_Data for analysis:_
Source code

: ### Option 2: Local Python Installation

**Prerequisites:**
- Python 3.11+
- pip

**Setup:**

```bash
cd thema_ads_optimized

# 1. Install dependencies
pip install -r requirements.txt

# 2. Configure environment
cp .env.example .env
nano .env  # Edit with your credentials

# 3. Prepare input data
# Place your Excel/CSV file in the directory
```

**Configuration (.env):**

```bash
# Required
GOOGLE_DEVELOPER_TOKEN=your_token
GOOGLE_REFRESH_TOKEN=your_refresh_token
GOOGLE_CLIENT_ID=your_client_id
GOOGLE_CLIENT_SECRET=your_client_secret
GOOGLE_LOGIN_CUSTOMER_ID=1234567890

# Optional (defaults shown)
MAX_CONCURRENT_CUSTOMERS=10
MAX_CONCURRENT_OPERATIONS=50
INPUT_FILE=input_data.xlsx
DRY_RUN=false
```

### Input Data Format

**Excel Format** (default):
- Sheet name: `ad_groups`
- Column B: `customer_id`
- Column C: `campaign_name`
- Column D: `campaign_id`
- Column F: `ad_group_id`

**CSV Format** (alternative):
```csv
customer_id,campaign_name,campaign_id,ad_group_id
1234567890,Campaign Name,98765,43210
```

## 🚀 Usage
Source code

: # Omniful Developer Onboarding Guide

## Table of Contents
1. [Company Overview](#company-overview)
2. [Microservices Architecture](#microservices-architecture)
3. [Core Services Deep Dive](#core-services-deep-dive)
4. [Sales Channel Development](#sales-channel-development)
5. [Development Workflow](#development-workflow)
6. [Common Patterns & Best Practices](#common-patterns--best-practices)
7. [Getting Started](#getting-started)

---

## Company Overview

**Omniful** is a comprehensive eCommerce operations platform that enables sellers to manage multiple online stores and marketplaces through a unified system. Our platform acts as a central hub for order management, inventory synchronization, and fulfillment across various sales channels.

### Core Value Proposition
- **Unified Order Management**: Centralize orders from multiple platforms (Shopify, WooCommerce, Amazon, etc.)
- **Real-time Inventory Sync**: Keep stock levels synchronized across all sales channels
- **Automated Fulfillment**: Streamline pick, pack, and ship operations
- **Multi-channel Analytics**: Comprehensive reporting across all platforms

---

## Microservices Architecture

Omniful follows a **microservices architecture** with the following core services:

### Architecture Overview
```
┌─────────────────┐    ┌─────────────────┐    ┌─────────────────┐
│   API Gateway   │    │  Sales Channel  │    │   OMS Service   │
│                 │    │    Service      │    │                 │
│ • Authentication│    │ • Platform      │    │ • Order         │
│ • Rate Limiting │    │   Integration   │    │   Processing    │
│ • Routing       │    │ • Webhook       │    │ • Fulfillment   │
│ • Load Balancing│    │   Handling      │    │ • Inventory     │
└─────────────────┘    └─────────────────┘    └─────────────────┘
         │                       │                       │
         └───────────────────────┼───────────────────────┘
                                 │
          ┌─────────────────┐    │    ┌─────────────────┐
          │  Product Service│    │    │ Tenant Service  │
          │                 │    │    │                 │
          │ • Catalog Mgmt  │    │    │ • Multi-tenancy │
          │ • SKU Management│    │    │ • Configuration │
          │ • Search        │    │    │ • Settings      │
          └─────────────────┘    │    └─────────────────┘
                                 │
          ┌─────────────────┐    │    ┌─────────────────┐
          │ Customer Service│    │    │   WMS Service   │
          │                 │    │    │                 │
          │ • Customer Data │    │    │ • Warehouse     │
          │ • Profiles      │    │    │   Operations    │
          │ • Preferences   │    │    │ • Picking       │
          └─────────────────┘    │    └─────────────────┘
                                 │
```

_Required work:_ Return the number of lines in the records holding the string "Configuration", without any other words.

_Answer to the exercise:_ 2